In Piedmont, winemakers celebrate the end of the grape harvest each year with a dinner that begins with bagna cauda (literally, “warm bath”) and ends, according to tradition, with eggs scrambled in the last traces of the sauce.

Ingredients

  1. ½ cup butter
  2. 10 garlic cloves, peeled and thinly sliced
  3. 24 oil-packed anchovies, chopped
  4. 2 cups extra-virgin olive oil
  5. Salt and freshly ground black pepper
  6. 4 cardoon stalks, washed
  7. Juice of 1 lemon
  8. 4 to 6 lb. assorted raw vegetables, at least 4 varieties (fennel, baby artichokes, Belgian endive, carrots, radicchio, celery, etc.), washed, trimmed, and cut into pieces

Steps

  1. Melt butter in a small saucepan over low heat.
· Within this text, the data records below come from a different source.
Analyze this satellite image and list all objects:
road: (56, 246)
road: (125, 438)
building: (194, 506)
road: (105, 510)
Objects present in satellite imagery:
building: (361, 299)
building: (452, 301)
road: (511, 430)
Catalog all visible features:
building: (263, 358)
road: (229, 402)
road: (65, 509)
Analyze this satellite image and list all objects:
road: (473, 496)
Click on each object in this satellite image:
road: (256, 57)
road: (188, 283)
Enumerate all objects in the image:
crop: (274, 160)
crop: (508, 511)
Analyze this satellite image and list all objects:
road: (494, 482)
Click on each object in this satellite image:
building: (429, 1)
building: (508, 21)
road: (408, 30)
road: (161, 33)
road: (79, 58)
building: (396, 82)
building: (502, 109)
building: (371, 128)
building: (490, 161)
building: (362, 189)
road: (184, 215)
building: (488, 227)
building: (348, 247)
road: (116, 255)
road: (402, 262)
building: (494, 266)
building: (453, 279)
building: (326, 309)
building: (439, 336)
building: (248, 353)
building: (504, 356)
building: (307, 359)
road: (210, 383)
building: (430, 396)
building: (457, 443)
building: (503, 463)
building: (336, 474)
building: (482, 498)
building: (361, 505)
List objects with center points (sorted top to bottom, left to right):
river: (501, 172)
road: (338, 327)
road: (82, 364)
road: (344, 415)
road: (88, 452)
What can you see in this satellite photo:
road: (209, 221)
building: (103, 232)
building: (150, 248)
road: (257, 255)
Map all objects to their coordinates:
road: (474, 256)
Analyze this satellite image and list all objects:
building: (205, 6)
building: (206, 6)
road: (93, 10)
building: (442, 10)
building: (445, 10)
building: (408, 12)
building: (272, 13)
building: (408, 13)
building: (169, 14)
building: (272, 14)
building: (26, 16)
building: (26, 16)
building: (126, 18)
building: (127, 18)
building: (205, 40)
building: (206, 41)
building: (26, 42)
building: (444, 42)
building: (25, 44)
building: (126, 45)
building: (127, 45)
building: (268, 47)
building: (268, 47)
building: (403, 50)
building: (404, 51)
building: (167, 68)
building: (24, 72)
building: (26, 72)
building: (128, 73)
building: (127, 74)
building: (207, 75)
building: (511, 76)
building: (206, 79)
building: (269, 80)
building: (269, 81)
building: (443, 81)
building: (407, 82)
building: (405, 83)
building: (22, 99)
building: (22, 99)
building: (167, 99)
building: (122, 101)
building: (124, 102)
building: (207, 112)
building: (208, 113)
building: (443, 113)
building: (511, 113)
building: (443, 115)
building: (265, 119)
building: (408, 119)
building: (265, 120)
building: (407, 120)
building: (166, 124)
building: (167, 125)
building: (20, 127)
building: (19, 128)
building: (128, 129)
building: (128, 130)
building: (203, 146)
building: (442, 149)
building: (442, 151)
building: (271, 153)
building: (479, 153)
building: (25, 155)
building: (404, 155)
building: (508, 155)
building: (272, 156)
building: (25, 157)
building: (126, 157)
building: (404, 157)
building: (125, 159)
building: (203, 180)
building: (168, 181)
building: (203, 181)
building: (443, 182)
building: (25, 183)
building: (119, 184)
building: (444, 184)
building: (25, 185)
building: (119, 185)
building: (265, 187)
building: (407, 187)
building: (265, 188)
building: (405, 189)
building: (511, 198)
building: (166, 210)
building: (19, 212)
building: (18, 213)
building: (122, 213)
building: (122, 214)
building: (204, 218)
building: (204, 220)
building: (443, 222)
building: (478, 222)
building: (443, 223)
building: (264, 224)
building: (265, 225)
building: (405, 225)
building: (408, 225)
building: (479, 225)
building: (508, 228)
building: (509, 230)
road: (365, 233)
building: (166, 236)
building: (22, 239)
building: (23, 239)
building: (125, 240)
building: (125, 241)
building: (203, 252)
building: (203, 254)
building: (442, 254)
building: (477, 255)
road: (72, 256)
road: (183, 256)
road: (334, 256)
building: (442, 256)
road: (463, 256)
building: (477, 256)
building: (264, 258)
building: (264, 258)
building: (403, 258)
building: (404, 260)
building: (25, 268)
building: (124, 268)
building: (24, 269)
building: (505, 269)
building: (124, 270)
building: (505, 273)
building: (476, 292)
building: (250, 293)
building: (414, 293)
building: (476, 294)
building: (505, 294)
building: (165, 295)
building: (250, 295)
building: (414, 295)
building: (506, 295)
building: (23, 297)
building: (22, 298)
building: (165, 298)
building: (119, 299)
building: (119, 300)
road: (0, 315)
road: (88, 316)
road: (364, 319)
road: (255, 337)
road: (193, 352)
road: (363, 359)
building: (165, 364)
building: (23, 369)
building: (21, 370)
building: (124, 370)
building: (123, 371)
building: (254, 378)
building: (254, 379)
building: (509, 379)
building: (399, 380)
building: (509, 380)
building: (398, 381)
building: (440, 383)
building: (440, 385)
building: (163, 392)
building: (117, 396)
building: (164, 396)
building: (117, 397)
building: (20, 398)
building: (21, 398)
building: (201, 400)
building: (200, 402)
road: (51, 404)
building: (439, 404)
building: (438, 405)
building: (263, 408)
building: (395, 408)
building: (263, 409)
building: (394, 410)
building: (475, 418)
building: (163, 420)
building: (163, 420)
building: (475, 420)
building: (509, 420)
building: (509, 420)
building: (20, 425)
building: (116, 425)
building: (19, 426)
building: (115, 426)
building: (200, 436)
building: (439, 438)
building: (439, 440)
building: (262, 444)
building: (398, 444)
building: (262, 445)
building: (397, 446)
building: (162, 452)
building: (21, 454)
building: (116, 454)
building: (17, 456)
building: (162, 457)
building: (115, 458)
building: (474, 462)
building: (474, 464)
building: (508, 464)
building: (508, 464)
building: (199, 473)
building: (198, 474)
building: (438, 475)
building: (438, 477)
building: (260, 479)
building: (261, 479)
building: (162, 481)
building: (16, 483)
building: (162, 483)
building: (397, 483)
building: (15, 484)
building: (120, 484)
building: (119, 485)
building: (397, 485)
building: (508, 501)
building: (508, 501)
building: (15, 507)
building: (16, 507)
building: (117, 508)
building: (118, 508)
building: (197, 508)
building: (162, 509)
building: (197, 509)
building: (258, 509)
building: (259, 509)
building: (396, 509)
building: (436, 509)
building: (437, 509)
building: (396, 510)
Add garlic and cook until soft, about 3 minutes. Add anchovies and drizzle in olive oil. Cook over low heat, crushing anchovies slightly with a fork and stirring until flavors are blended, 10 to 15 minutes. Season with salt and pepper and keep warm.
  2. Carefully cut thorns and leaves off cardoon stalks, then peel with a swivel vegetable peeler. Cut cardoons into pieces 3 to 4 inches long and put into a medium bowl with lemon juice and water to cover.
  3. To serve, arrange the vegetables on a platter and put the anchovy-garlic sauce into a warm bowl so that each diner can dip vegetables into the sauce.

Note

Culinate editor's note: For a smoother-looking sauce, pour the sauce into a blender and blitz until homogenized. Return the sauce to the saucepan to reheat, or simply pour into a warm serving bowl.